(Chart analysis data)
⁂
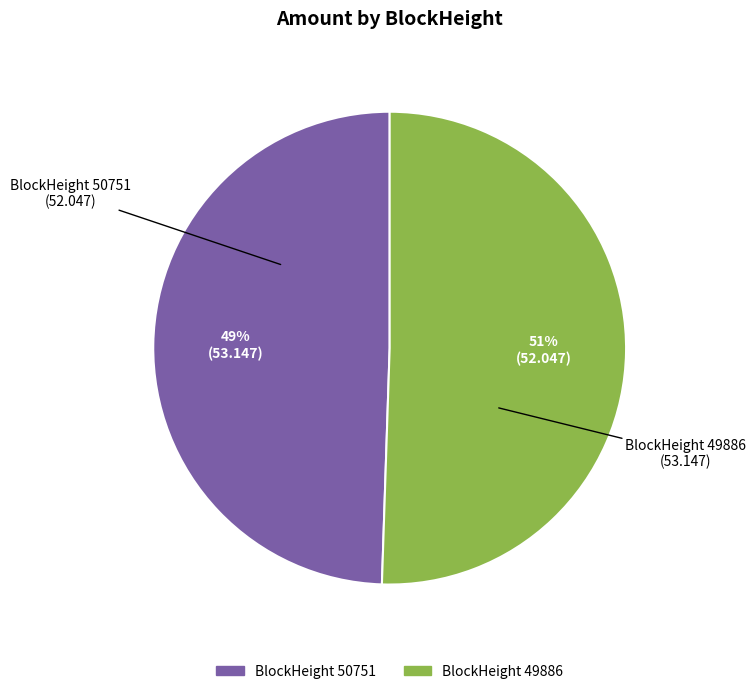

To the nearest percent, what is the average slice percentage?

50%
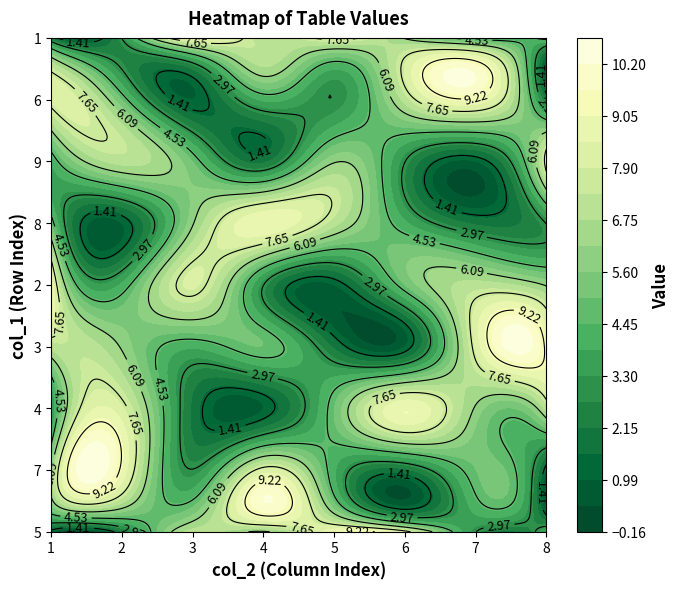

The 6 series shows 2 at 2. True or false?

False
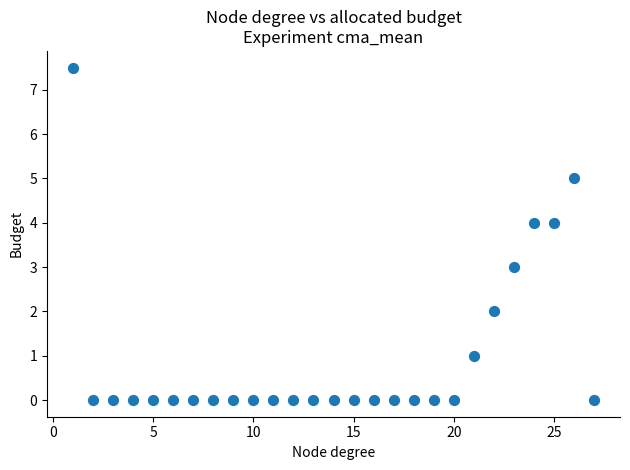

What is the range of X values (max minus min)?

26.0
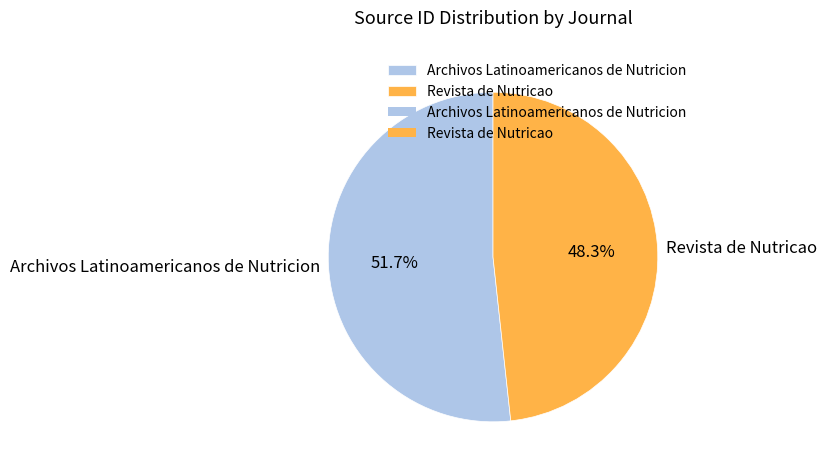

Rank the categories by value from highest to lowest.

Archivos Latinoamericanos de Nutricion, Revista de Nutricao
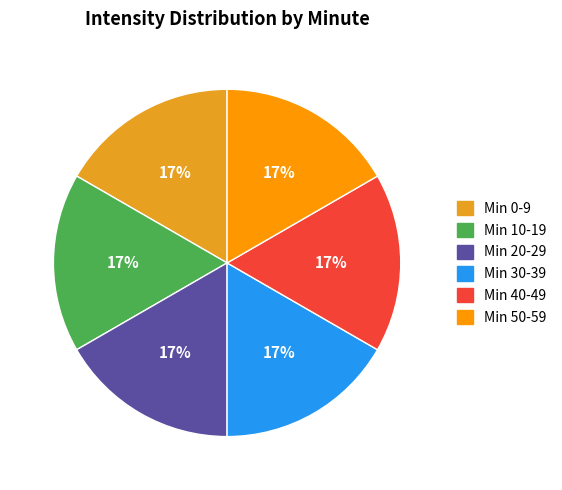

How many slices are in this pie chart?

6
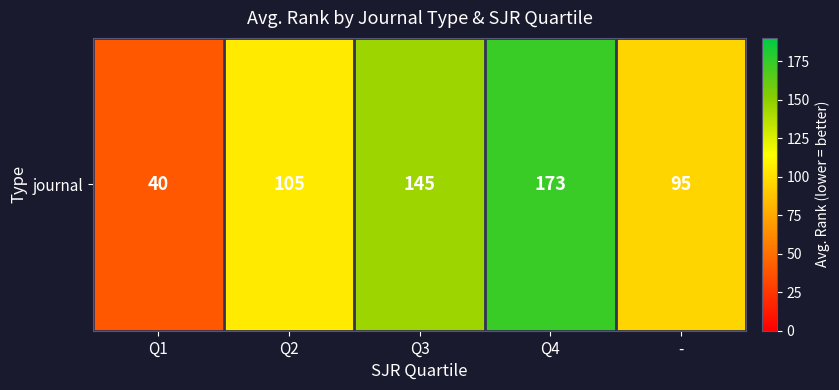

What is the minimum value shown in the chart?

40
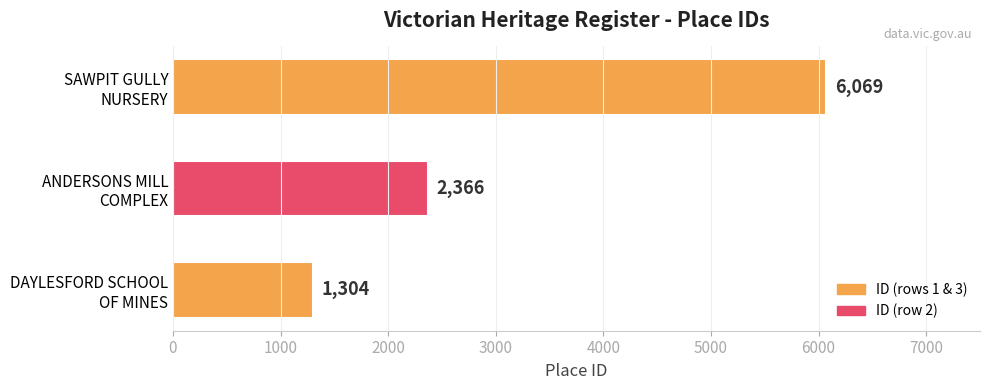

What is the average value?

3246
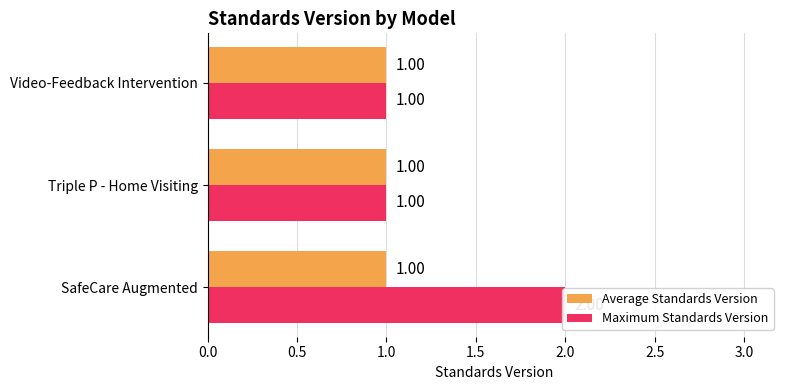

Which series changed the most between 0.5 and 1.0?

Average Standards Version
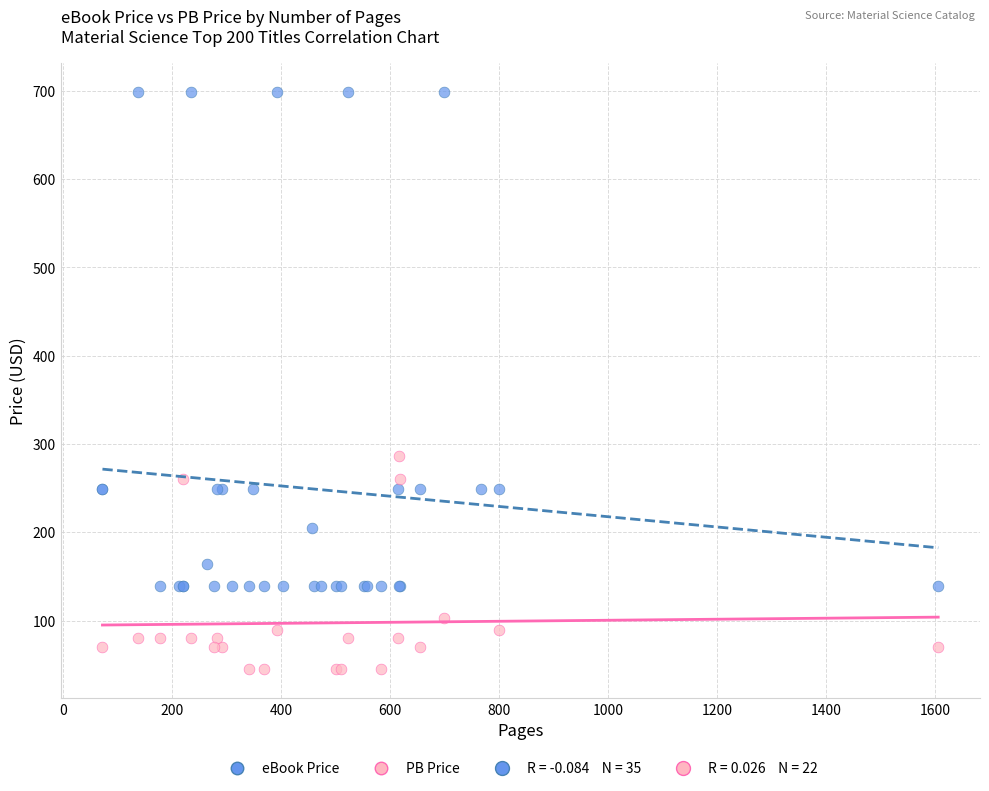

Which series contains the lowest Y value?

PB Price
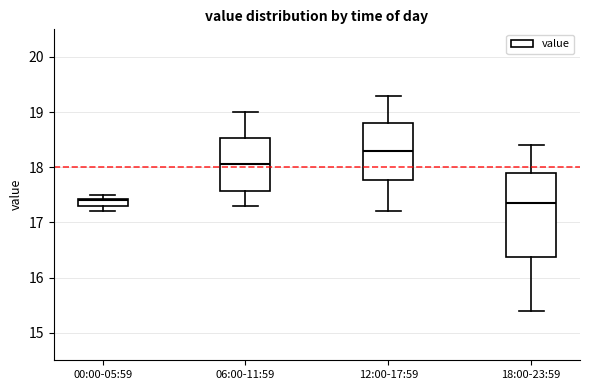

Comparing the boxes themselves (not the whiskers), which one is the tallest?

18:00-23:59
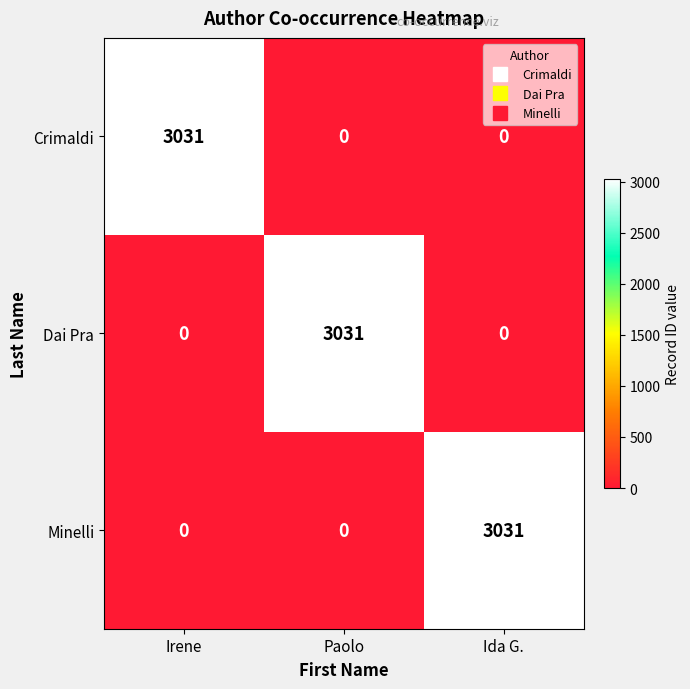

Is it true that Crimaldi equals 5272 at Irene?

False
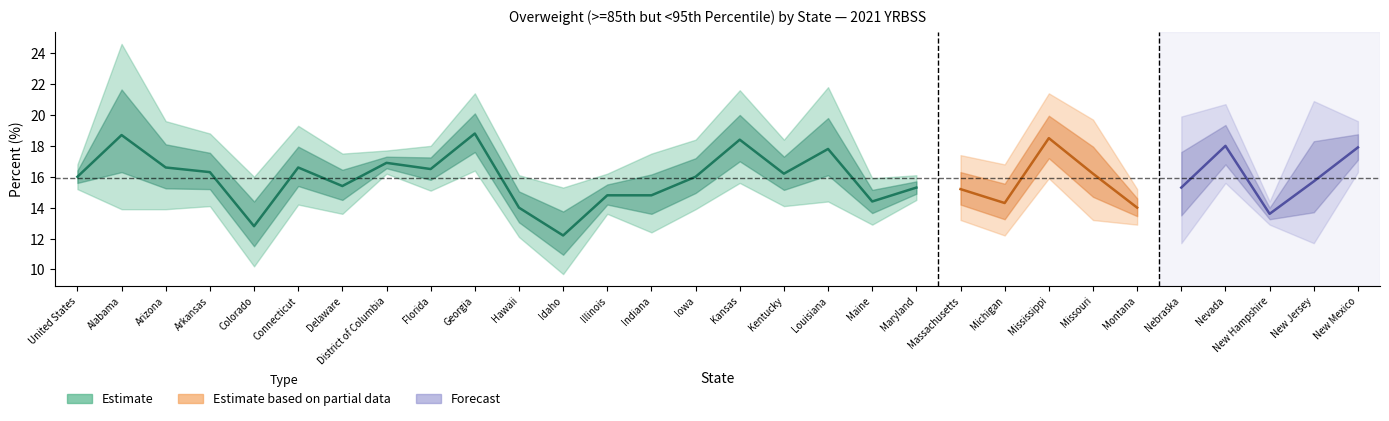

The Upper CI series shows 4.3 at Montana. True or false?

False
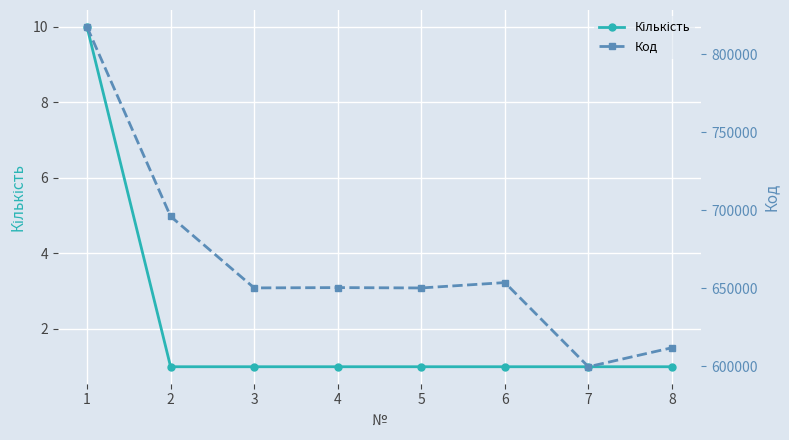

Reading left to right, what are all the values shown in this chart?

Кількість: 10	1	1	1	1	1	1	1
Код: 817376	696016	650164	650362	650133	653585	599647	611820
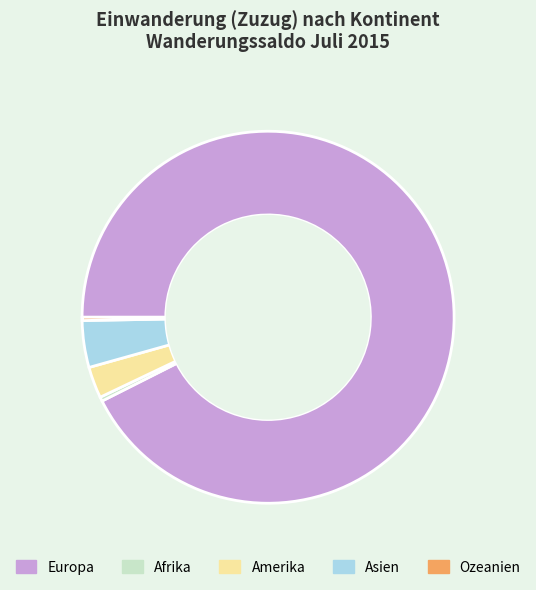

Which slice is the largest?

Europa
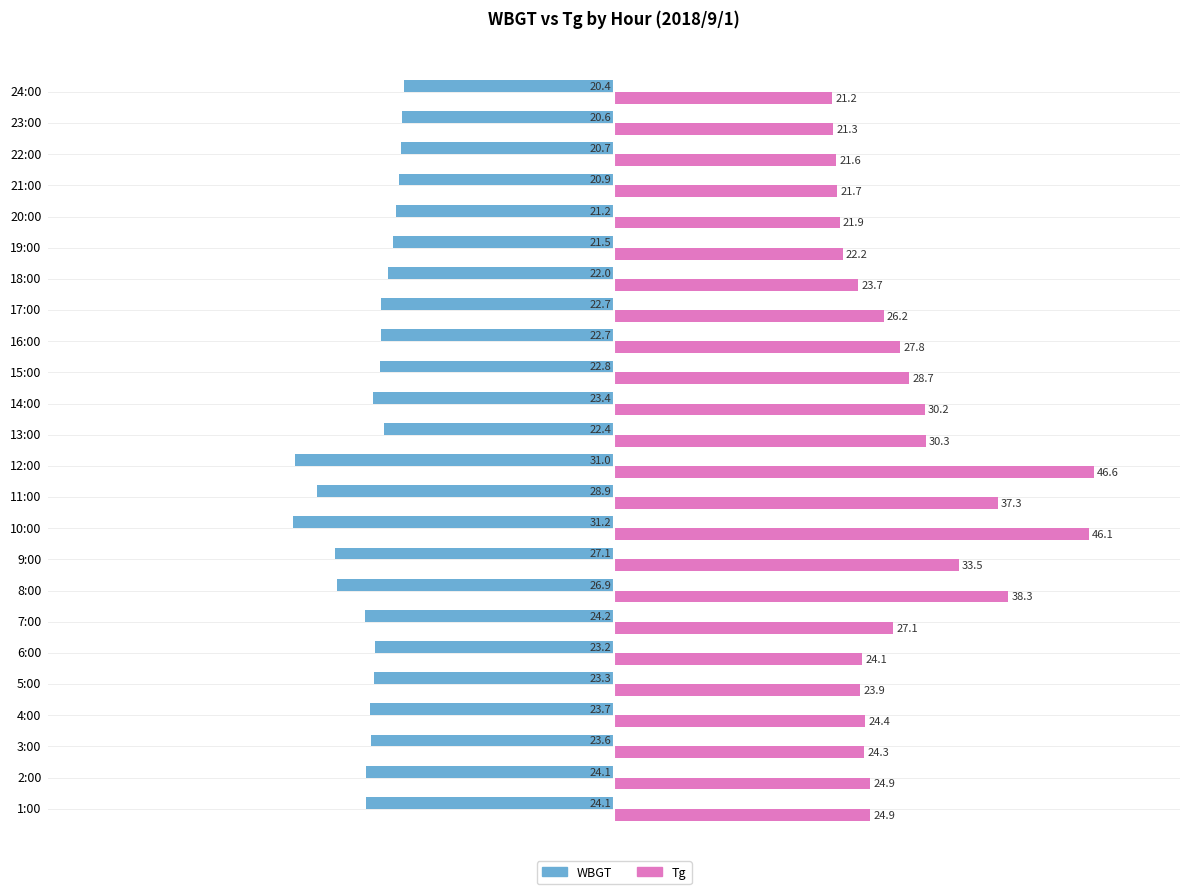

Is it true that Tg equals 27.1 at 7:00?

True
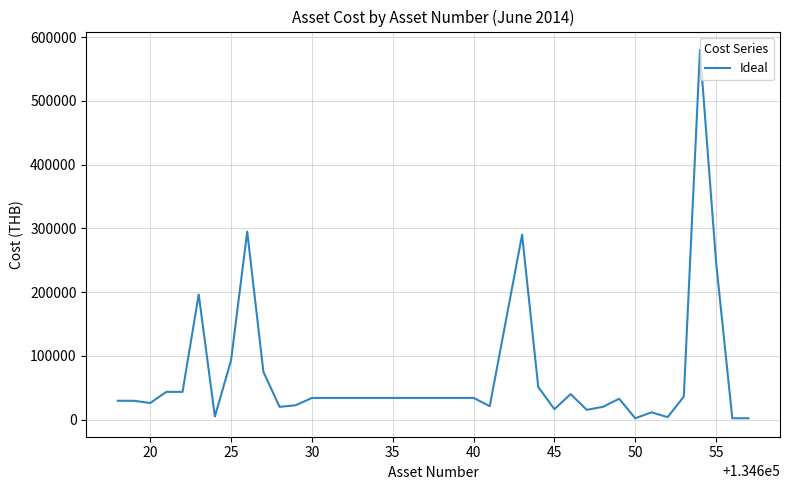

What is the greatest value displayed?

580000.0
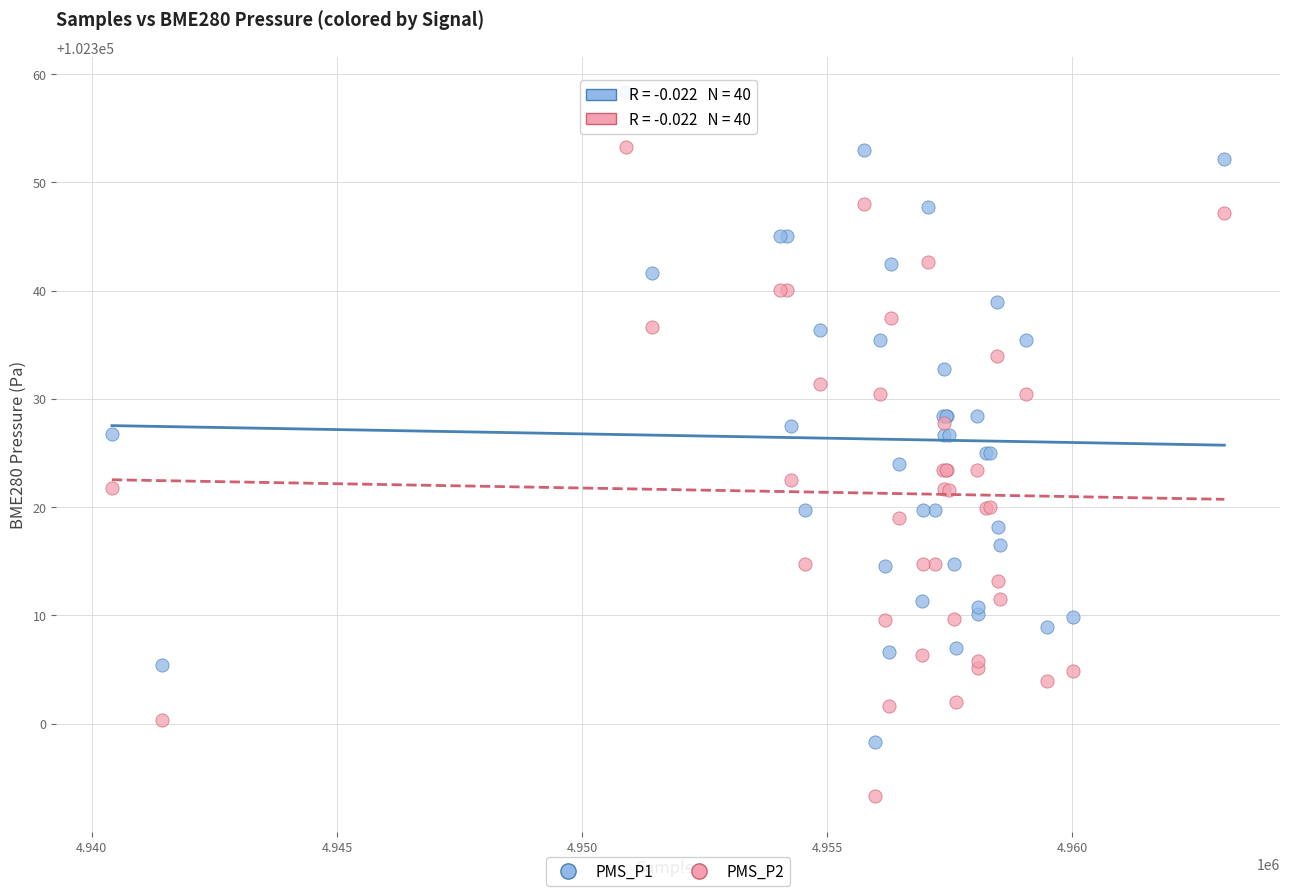

Which series reaches the maximum Y coordinate?

PMS_P1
⁂
• **EXERCISE**: Return all the rows above unchanged, and leave the pictures out.

• **OUTPUT FOR THIS TASK**:
To the nearest percent, what is the average slice percentage?

50%

The 6 series shows 2 at 2. True or false?

False

What is the range of X values (max minus min)?

26.0

Rank the categories by value from highest to lowest.

Archivos Latinoamericanos de Nutricion, Revista de Nutricao

How many slices are in this pie chart?

6

What is the minimum value shown in the chart?

40

What is the average value?

3246

Which series changed the most between 0.5 and 1.0?

Average Standards Version

Which series contains the lowest Y value?

PB Price

Comparing the boxes themselves (not the whiskers), which one is the tallest?

18:00-23:59

Is it true that Crimaldi equals 5272 at Irene?

False

The Upper CI series shows 4.3 at Montana. True or false?

False

Reading left to right, what are all the values shown in this chart?

Кількість: 10	1	1	1	1	1	1	1
Код: 817376	696016	650164	650362	650133	653585	599647	611820

Which slice is the largest?

Europa

Is it true that Tg equals 27.1 at 7:00?

True

What is the greatest value displayed?

580000.0

Which series reaches the maximum Y coordinate?

PMS_P1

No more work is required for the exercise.